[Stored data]

* * * * * * * * *

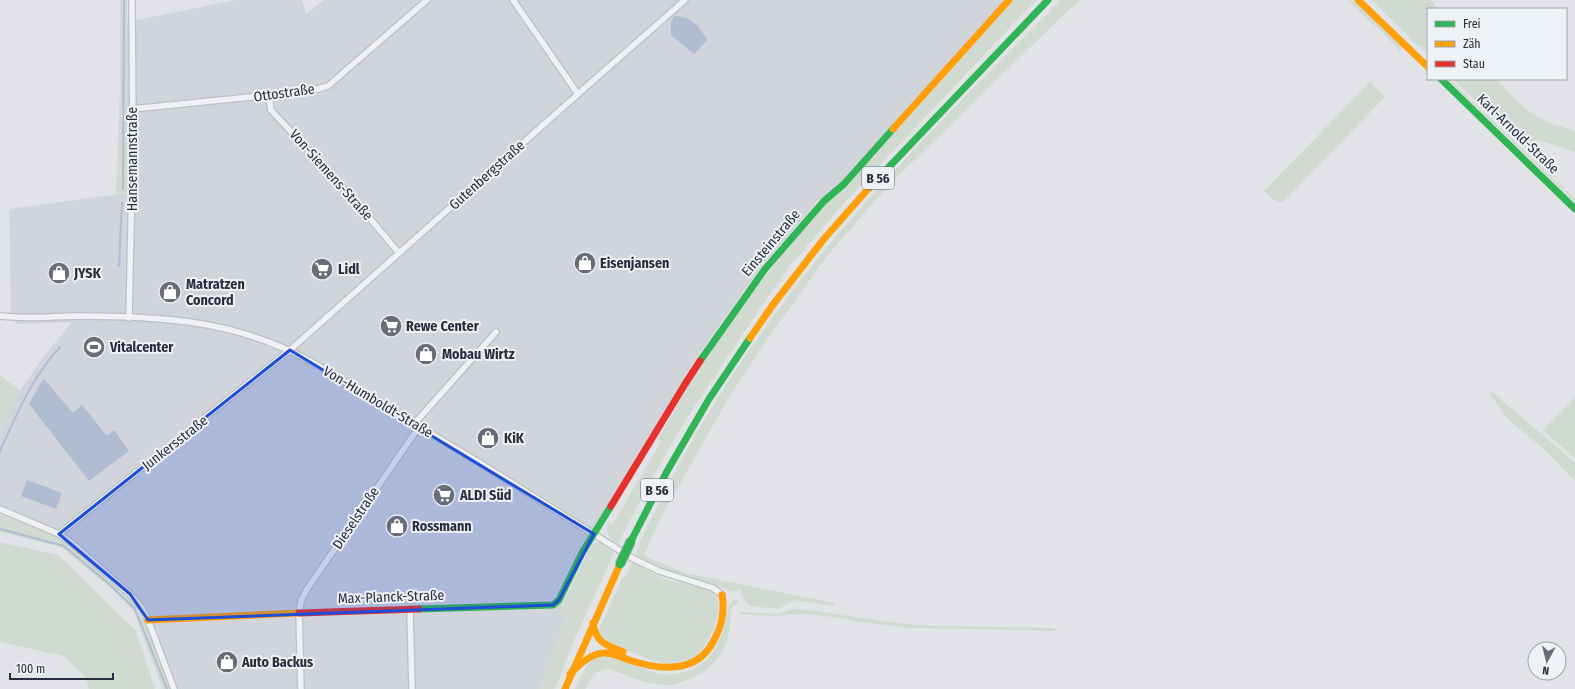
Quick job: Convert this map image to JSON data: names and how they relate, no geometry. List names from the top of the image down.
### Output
{
  "streets": {
    "main road": [
      "Karl-Arnold-Straße",
      "B 56",
      "Einsteinstraße",
      "Max-Planck-Straße"
    ],
    "street": [
      "Ottostraße",
      "Hansemannstraße",
      "Von-Siemens-Straße",
      "Gutenbergstraße",
      "Von-Humboldt-Straße",
      "Junkersstraße",
      "Dieselstraße"
    ]
  },
  "crossings": [
    ["Ottostraße", "Hansemannstraße"],
    ["Ottostraße", "Von-Siemens-Straße"],
    ["Hansemannstraße", "Von-Humboldt-Straße"],
    ["Von-Siemens-Straße", "Gutenbergstraße"],
    ["Gutenbergstraße", "Von-Humboldt-Straße"],
    ["Gutenbergstraße", "Junkersstraße"],
    ["Einsteinstraße", "Von-Humboldt-Straße"],
    ["Einsteinstraße", "Max-Planck-Straße"],
    ["Von-Humboldt-Straße", "Junkersstraße"],
    ["Von-Humboldt-Straße", "Dieselstraße"],
    ["Von-Humboldt-Straße", "Max-Planck-Straße"],
    ["Dieselstraße", "Max-Planck-Straße"]
  ],
  "places": {
    "shop": [
      "Eisenjansen",
      "JYSK",
      "Matratzen Concord",
      "Mobau Wirtz",
      "KiK",
      "Rossmann",
      "Auto Backus"
    ],
    "supermarket": ["Lidl", "Rewe Center", "ALDI Süd"],
    "sports": ["Vitalcenter"]
  },
  "legend": ["Frei", "Zäh", "Stau"],
  "scale_bar": "100 m",
  "north": "bottom"
}
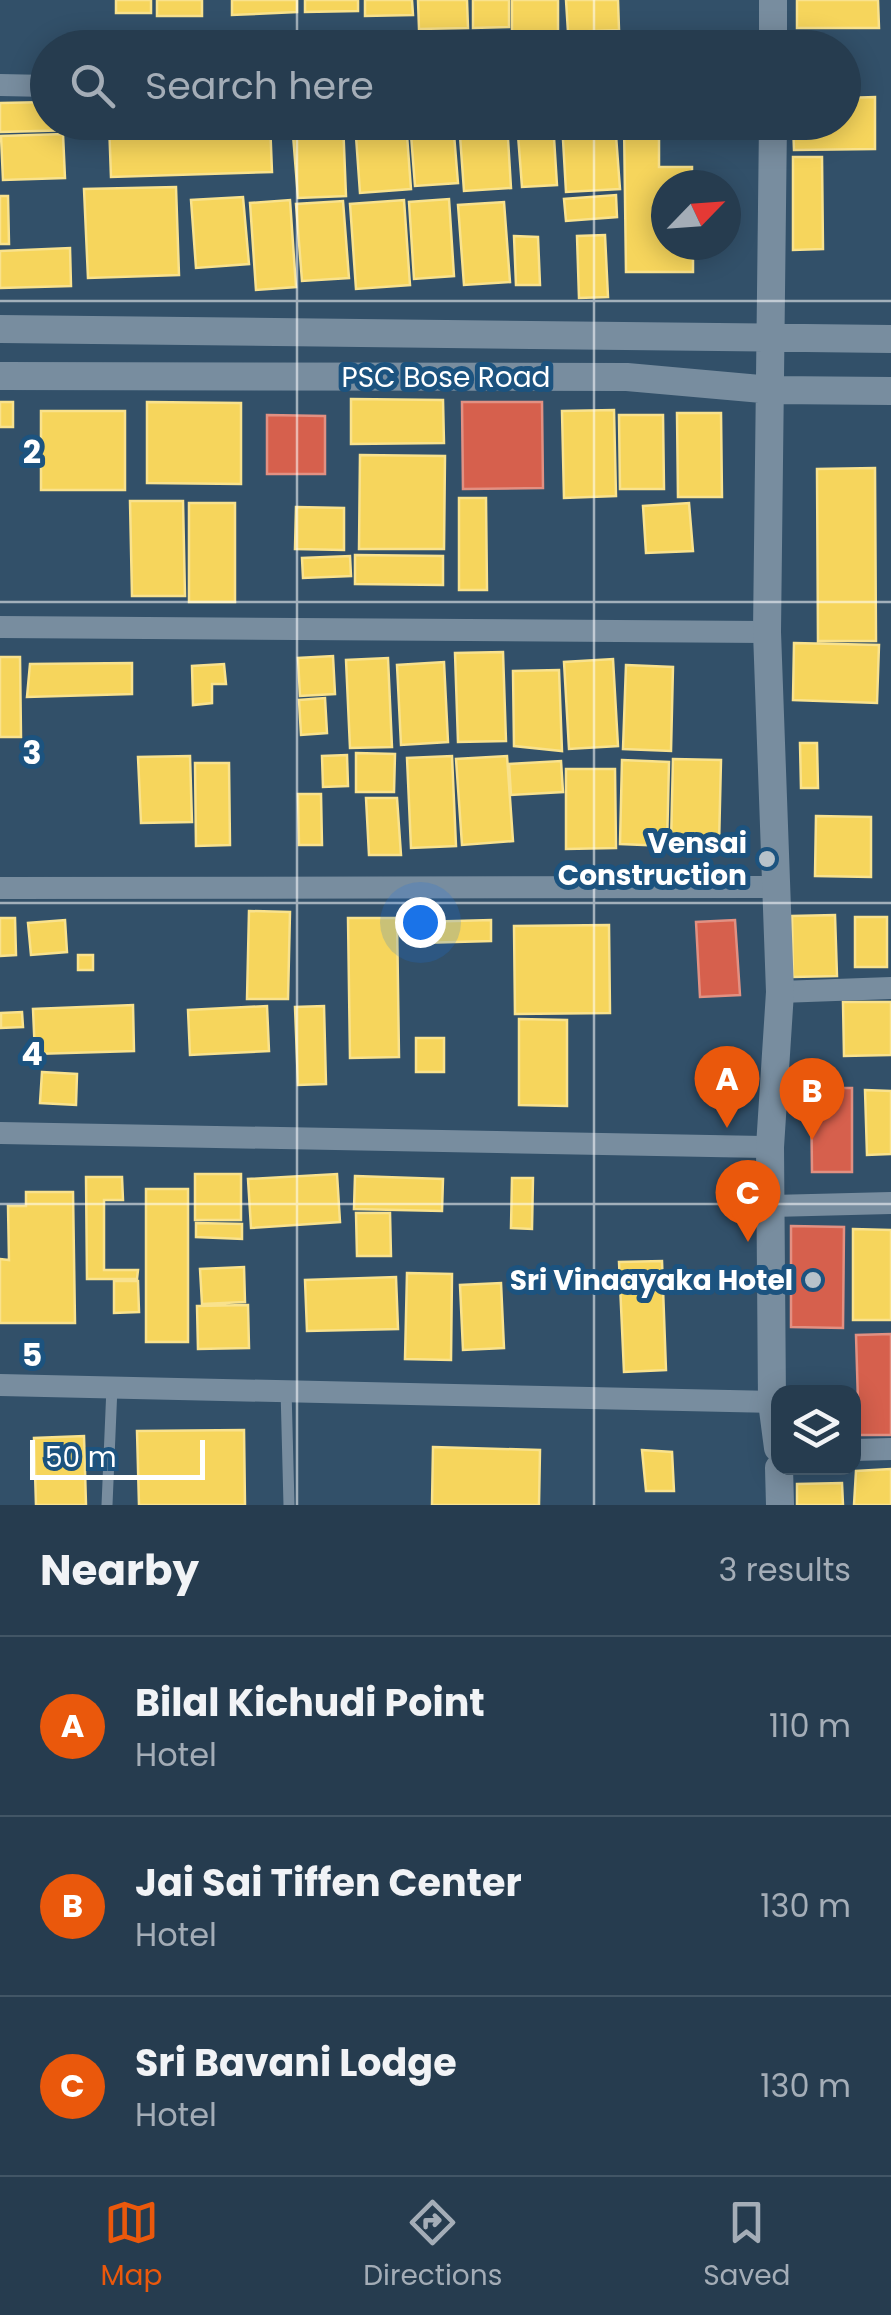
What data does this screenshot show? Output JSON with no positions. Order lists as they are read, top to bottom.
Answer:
{
  "streets": {
    "street": ["PSC Bose Road"]
  },
  "places": ["Vensai Construction", "Sri Vinaayaka Hotel"],
  "scale_bar": "50 m",
  "north": "top right",
  "page": {
    "search": "Search here",
    "pins": ["A", "B", "C"],
    "scale": "50 m",
    "heading": ["Nearby", "3 results"],
    "list": [
      {
        "mark": "A",
        "name": "Bilal Kichudi Point",
        "note": "Hotel",
        "value": "110 m"
      },
      {
        "mark": "B",
        "name": "Jai Sai Tiffen Center",
        "note": "Hotel",
        "value": "130 m"
      },
      {
        "mark": "C",
        "name": "Sri Bavani Lodge",
        "note": "Hotel",
        "value": "130 m"
      }
    ],
    "nav": ["Map", "Directions", "Saved"]
  },
  "grid": {
    "rows": [
      "2",
      "3",
      "4",
      "5"
    ]
  }
}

* * * * * * * * *

How many of the lines in the records include the string "Gutenbergstraße"? Reply with the number alone.

## Response for this exercise
4